Klug zitiert Music jenen bestimmten Schauspielstil, der sich ab dem 17. Jahrhundert ausgehend von Italien auf Europas Bühnen durchsetzt, wo die Bewegungen der biegsamen Körper streng formalisiert und reglementiert sind, um über eben diese Codierungen Vorgänge des Inneren darstellbar zu machen, nicht im Sinne des Persönlichen, sondern des Überindividuellen oder Allegorischen, wie es schon Franciscus Lang 1727 in seiner Dissertatio de actione scenica, der Abhandlung über die Schauspielkunst, schreibt, wo die Affekte in den Augen erscheinen sollen – wo ein einziger Lidschlag, auf richtige Art und zur rechten Zeit, mehr auf das Gefühl einwirke, als es die Rede der Dichtenden vermöge.
Urdeutsche Geschichten
Let the mind wander, scheint Schanelec den Zuschauenden dieses traumhaften Films mitzugeben, der menschliche Erfahrung vergrößert (und das, was sich ihrer Kontrolle entzieht, was bei Sophokles noch Schicksal heißt); der uns ihr elliptisches Wesen aushalten oder zuweilen für einen kurzen Moment füllen lässt, ehe die Sinnlichkeit der nächsten Szene uns in neue Lücken lockt.
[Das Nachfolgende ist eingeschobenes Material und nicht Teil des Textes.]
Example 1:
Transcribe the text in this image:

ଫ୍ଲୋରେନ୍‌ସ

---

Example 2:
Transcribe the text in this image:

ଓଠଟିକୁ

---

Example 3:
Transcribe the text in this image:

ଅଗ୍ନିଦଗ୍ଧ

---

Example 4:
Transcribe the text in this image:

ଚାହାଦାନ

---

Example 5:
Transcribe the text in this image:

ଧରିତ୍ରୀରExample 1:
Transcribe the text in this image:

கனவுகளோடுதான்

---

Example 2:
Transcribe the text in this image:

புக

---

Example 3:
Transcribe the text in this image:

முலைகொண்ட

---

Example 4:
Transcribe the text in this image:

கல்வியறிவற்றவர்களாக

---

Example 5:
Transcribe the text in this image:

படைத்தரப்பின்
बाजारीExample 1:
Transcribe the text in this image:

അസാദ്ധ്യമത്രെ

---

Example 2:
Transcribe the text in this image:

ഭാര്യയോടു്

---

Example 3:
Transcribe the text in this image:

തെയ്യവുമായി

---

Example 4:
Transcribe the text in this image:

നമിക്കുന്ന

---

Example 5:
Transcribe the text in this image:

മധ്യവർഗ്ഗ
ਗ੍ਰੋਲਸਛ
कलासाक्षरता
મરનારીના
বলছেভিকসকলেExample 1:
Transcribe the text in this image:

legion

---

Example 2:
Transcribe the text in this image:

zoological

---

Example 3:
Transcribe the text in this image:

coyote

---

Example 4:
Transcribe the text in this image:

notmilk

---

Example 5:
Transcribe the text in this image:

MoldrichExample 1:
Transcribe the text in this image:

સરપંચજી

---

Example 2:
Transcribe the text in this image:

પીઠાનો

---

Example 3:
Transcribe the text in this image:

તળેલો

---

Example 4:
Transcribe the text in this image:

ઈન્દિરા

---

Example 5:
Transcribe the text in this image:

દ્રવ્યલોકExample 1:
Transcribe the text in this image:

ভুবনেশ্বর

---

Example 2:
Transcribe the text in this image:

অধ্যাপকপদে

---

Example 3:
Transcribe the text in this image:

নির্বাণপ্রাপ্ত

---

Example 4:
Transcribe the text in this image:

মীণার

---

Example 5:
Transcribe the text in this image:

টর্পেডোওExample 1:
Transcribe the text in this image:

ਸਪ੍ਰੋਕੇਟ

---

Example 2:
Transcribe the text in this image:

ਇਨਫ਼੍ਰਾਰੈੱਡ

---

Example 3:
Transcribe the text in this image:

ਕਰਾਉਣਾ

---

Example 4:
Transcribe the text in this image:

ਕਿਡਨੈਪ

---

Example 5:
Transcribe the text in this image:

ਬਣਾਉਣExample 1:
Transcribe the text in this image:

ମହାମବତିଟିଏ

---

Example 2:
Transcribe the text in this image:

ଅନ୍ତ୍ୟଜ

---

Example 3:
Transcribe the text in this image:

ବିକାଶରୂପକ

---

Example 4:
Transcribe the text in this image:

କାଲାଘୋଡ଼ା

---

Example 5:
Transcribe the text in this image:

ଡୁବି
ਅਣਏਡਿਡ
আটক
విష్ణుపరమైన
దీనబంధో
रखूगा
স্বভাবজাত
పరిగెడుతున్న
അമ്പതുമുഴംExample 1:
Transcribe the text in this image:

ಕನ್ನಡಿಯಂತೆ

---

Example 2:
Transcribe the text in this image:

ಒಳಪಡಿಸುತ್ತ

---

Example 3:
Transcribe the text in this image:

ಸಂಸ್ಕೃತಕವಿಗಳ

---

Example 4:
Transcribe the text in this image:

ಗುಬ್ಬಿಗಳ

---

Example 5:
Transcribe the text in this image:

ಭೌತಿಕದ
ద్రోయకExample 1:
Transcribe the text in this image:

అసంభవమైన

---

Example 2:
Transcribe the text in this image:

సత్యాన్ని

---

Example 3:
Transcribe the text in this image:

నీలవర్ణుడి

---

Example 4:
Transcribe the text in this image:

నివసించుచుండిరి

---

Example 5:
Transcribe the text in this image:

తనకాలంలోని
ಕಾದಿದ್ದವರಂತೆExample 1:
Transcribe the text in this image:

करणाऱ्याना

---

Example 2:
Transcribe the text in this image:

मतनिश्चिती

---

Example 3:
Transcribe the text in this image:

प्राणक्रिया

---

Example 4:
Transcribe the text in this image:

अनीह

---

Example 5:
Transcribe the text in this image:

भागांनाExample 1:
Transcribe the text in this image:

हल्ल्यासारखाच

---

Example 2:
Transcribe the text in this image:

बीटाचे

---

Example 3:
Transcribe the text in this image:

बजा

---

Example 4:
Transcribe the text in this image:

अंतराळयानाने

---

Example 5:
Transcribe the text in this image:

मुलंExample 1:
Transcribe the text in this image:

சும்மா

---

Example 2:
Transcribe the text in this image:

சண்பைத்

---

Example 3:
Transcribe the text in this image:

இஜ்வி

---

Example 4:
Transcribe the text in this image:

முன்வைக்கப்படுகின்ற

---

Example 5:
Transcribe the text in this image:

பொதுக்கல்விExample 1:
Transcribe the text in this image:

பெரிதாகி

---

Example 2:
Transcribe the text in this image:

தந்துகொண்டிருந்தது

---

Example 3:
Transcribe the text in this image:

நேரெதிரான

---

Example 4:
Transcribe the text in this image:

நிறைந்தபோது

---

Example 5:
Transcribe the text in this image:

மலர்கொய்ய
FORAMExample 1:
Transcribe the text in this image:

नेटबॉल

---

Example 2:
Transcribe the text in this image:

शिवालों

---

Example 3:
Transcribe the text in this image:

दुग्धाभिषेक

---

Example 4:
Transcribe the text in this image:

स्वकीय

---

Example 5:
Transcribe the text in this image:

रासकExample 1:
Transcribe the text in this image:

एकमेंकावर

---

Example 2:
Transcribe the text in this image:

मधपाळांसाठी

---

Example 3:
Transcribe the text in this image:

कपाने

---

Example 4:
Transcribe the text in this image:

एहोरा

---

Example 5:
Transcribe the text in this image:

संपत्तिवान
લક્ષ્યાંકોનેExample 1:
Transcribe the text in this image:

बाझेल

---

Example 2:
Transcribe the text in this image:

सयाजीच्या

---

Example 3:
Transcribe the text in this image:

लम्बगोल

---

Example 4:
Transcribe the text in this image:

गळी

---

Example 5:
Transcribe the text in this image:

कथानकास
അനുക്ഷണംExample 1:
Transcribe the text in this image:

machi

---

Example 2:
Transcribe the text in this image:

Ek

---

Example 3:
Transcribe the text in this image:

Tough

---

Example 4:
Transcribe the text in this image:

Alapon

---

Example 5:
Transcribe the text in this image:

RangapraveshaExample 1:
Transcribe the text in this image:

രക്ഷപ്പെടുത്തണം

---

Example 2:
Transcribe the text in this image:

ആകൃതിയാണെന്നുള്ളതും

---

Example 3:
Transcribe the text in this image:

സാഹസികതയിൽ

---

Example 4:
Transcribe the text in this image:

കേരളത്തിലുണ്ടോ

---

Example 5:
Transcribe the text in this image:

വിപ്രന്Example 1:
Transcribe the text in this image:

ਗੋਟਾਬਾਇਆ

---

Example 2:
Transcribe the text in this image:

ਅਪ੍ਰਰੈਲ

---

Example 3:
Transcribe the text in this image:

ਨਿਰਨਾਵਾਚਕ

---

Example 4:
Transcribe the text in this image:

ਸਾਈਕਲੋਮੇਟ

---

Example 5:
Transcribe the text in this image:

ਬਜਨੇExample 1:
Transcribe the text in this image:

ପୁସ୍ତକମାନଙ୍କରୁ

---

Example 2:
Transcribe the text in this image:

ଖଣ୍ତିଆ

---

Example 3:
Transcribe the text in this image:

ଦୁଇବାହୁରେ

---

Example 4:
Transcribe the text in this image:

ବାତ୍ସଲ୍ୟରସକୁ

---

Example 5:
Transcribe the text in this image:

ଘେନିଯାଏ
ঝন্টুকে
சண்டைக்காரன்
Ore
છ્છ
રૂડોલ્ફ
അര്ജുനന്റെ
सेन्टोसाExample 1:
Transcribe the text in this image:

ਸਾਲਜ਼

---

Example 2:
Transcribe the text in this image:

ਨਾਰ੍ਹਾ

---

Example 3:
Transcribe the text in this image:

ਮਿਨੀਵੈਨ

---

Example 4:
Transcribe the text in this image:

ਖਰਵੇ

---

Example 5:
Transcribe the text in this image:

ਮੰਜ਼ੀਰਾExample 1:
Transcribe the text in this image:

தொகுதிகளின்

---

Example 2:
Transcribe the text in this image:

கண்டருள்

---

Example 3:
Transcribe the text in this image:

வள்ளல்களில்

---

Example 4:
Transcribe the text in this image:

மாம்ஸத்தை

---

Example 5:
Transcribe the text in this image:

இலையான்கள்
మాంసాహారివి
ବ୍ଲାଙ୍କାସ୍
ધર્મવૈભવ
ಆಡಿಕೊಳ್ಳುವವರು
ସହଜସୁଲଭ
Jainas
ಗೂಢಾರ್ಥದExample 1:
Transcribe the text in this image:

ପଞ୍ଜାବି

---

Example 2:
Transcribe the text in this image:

Die Familie, der Staat, die Religion, der Verrat: All das raschelt in Music wie Blätter im Wind, denen sich bei einem Spaziergang begegnen lässt, durch die Zeit, die Liebe, durch die Welt und ihre Schichten, wo Verblendung und Wahn, Zurechenbarkeit und Reue, Schuld und Verantwortung urdeutsche Geschichten darstellen, denen wir zuhören müssen.
Der Film steht bis 15.05.2025 in der ARTE-Mediathek.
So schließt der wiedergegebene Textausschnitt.